Clairton fire leaves smoky haze
Authorities say an illegal pile of grass clippings and mulch in Clairton spontaneously combusted late last week and is responsible for a smoky haze and smell in the city, though the owner of the property blames an underground coal fire.
Starting late Thursday, residents began reporting smoke from the ravine that runs between St. Clair and Worthington avenues, where Clairton fire Chief Joe Lazur said a business had built a pile of mulch and compost that was about 50 feet by 100 feet and 70 feet deep on a hillside. The Allegheny County Fire Marshal's office investigated and determined the fire was contained within the "large, illegally created compost pile" and was naturally occurring.
It appeared the heat of decomposition within the pile built up enough to cause "underground" fires, so the fire department soaked the pile with water in an effort to quenceh the fire and suppress the smoke for about four or five hours Friday, Lazur said.
But Lazur said firefighters stopped dumping water on the hillside after it looked like the pile was starting to slide down into the ravine and the creek within it.
"Last night/this morning, it got about 10 times worse," Lazur said of the smoke Monday, when complaints on social media started rising. "When we're putting water on it, it's keeping the smoke down, but it's not getting to the fire. We were forcing more air into it."
He emphasized that firefighters took readings in multiple places around the fire and found none had high or hazardous levels of smoke. People were taking to social media to complain about burning throats and eyes, but no one had called 911 or been transported by EMS, he said.

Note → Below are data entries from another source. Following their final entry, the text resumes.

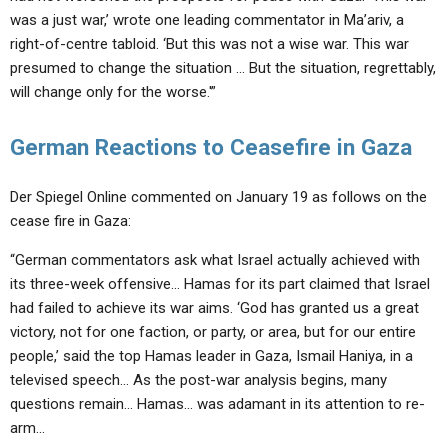
was a just war,’ wrote one leading commentator in Ma’ariv, a
right-of-centre tabloid. ‘But this was not a wise war. This war
presumed to change the situation … But the situation, regrettably,
will change only for the worse.'”
German Reactions to Ceasefire in Gaza
Der Spiegel Online commented on January 19 as follows on the
cease fire in Gaza:
“German commentators ask what Israel actually achieved with
its three-week offensive… Hamas for its part claimed that Israel
had failed to achieve its war aims. ‘God has granted us a great
victory, not for one faction, or party, or area, but for our entire
people,’ said the top Hamas leader in Gaza, Ismail Haniya, in a
televised speech… As the post-war analysis begins, many
questions remain… Hamas… was adamant in its attention to re-
arm…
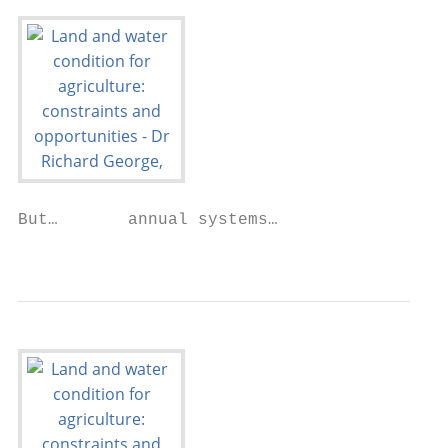
But…       annual systems…

                                           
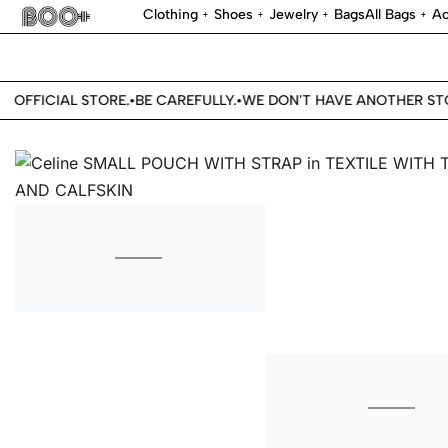
Clothing
Shoes
Jewelry
Bags
All Bags
Ac
 OFFICIAL STORE.
BE CAREFULLY.
WE DON'T HAVE ANOTHER STOR
•
•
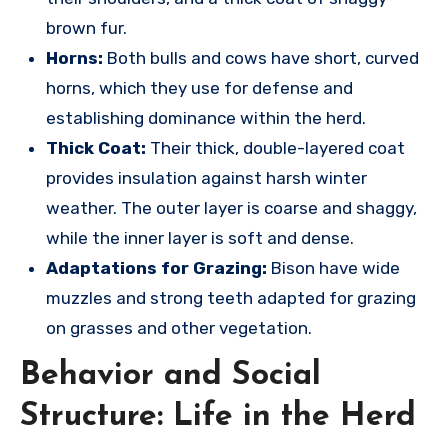
brown fur.
Horns:
Both bulls and cows have short, curved
horns, which they use for defense and
establishing dominance within the herd.
Thick Coat:
Their thick, double-layered coat
provides insulation against harsh winter
weather.
The outer layer is coarse and shaggy,
while the inner layer is soft and dense.
Adaptations for Grazing:
Bison have wide
muzzles and strong teeth adapted for grazing
on grasses and other vegetation.
Behavior and Social
Structure: Life in the Herd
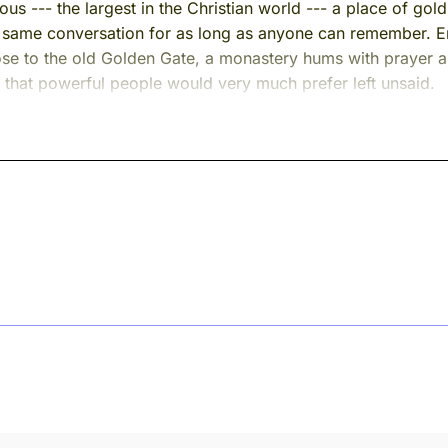
rmous --- the largest in the Christian world --- a place of 
 same conversation for as long as anyone can remember. Em
close to the old Golden Gate, a monastery hums with prayer
ng that powerful people would very much prefer left unsaid.
d most of his long life inside those walls. You may not know
e him a second name --- a name he earned.
me.
od in many times.
The language changes. The furniture changes --- from carve
m is always the same room. And the man in it is always the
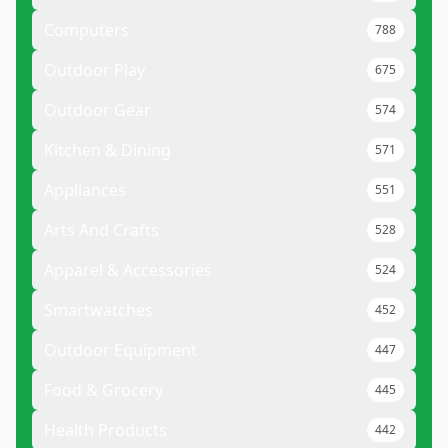
Computers
788
Outdoor Play
675
Outdoor Gear
574
Kitchen & Dining
571
Appliances
551
Arts And Crafts
528
Apparel & Accessories
524
Smartwatches
452
Outdoor Equipment
447
Food & Grocery
445
Health Products
442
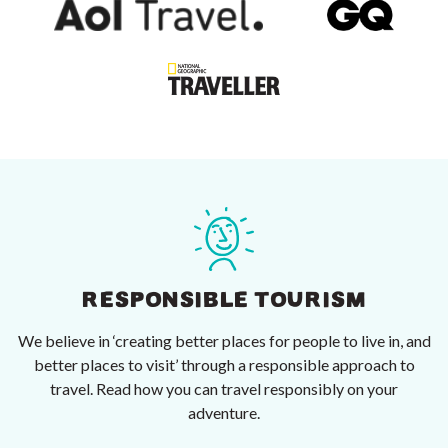
RESPONSIBLE TOURISM
We believe in ‘creating better places for people to live in, and
better places to visit’ through a responsible approach to
travel. Read how you can travel responsibly on your
adventure.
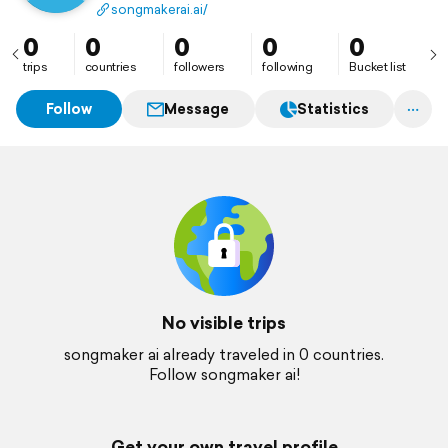
professionals to compose, record, and share songs
songmakerai.ai/
with unprecedented ease.
0
0
0
0
0
trips
countries
followers
following
Bucket list
Follow
Message
Statistics
No visible trips
songmaker ai already traveled in 0 countries.
Follow songmaker ai!
Get your own travel profile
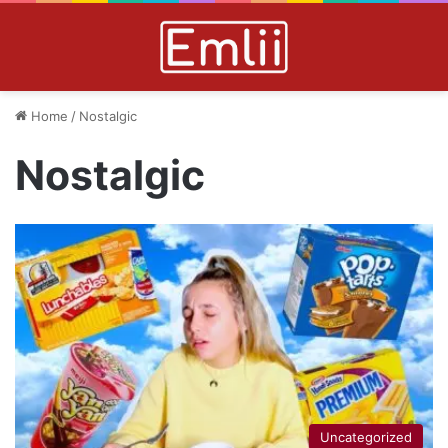
Home
/
Nostalgic
Nostalgic
Uncategorized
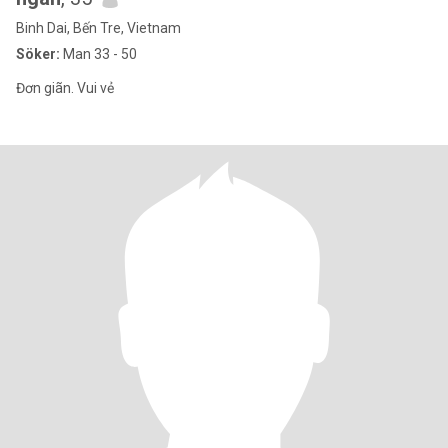
Binh Dai, Bến Tre, Vietnam
Söker:
Man 33 - 50
Đơn giãn. Vui vẻ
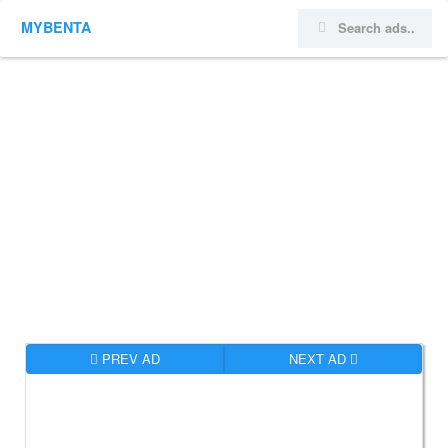
MYBENTA
PREV AD
NEXT AD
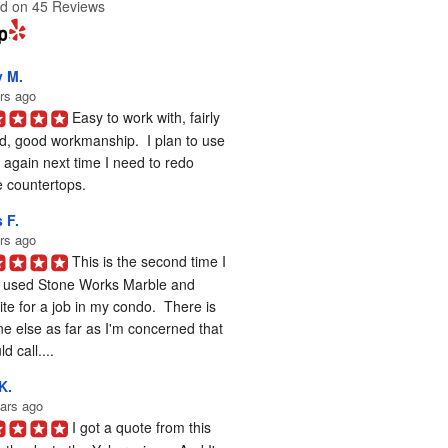
d on 45 Reviews
y M.
rs ago
Easy to work with, fairly 
d, good workmanship.  I plan to use 
again next time I need to redo 
 countertops.
 F.
rs ago
This is the second time I 
 used Stone Works Marble and 
te for a job in my condo.  There is 
e else as far as I'm concerned that 
d call....
K.
ars ago
I got a quote from this 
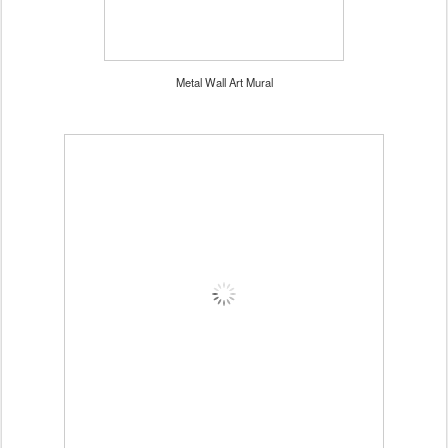
Metal Wall Art Mural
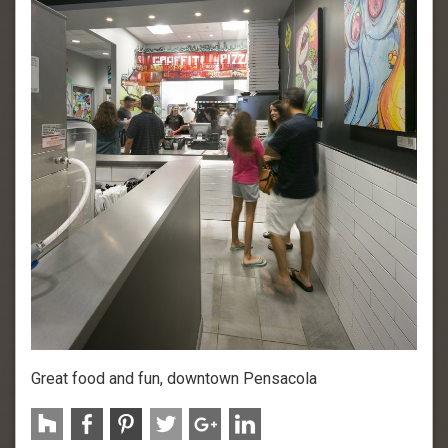
Great food and fun, downtown Pensacola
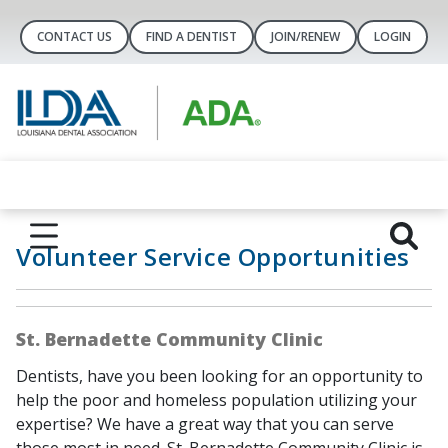
CONTACT US
FIND A DENTIST
JOIN/RENEW
LOGIN
Volunteer Service Opportunities
St. Bernadette Community Clinic
Dentists, have you been looking for an opportunity to
help the poor and homeless population utilizing your
expertise? We have a great way that you can serve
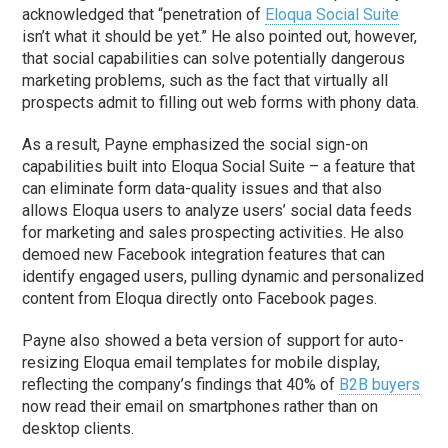
acknowledged that “penetration of
Eloqua Social Suite
isn’t what it should be yet.” He also pointed out, however,
that social capabilities can solve potentially dangerous
marketing problems, such as the fact that virtually all
prospects admit to filling out web forms with phony data.
As a result, Payne emphasized the social sign-on
capabilities built into Eloqua Social Suite – a feature that
can eliminate form data-quality issues and that also
allows Eloqua users to analyze users’ social data feeds
for marketing and sales prospecting activities. He also
demoed new Facebook integration features that can
identify engaged users, pulling dynamic and personalized
content from Eloqua directly onto Facebook pages.
Payne also showed a beta version of support for auto-
resizing Eloqua email templates for mobile display,
reflecting the company’s findings that 40% of
B2B buyers
now read their email on smartphones rather than on
desktop clients.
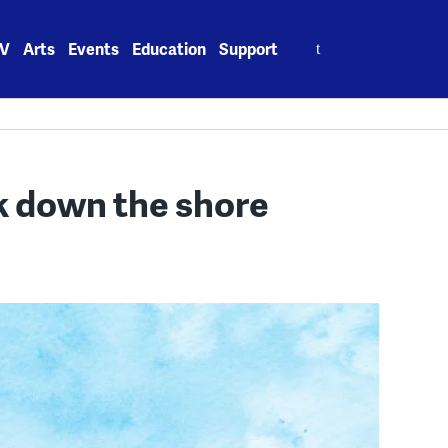
Search
V
Arts
Events
Education
Support
for:
 down the shore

After the Department of Environmental Protection and the Allegheny County Health Department inspected the site, they said the fire department could resume pouring water onto the hillside to suppress the smoke, and personnel returned to the scene with a ladder truck later Monday, Lazur said. Crews were staying about 30 feet back from the edge of the pit because of concerns about the ground's stability.
Allegheny County spokeswoman Amie Downs said the health department cited the property owner for improperly disposing of waste and the fire. The department's air quality program was still evaluating the area for violations, but carbon monoxide readings were low Monday and the firefighters' return appeared to have decreased the smoke, Downs said in a press release.
Bruce Fox, who owns the Fox Maintenance and Fox's Worm Farm business accused of building up the burning hillside, said the source of the fire wasn't mulch but an underground coal seam near the bottom of the ravine.
"I assume it's coal, because mulch isn't going to burn and smoke like that for days," he said.
He hadn't been dumping grass clippings and compost into the ravine, he said; rather, he was trying to fertilize the soil along the hillside in an effort to plant trees there.
The DEP's Mine Safety Insurance risk map lists the area south of the ravine as having underground coal but no known mining history.
"It could be another Centralia," Fox said, referring to the Columbia County borough abandoned because of a coal mine fire burning below it since 1962. "They've got a big problem, and they want to blame the worm guy."
The Rev. Joachim Pantelis, a retired Greek Orthodox priest who lives in a house overlooking the ravine, said he'd been disappointed with the response to the fire and was worried about what would happen if it spread.
"The smell alone is terrible," he said. "This fire is smoldering; what happens if the trees start catching on fire? Our homes would be in danger."
The DEP and health department continue to monitor the situation, their respective spokespeople said. Anyone with breathing difficulties attributed to the smoke should call 911.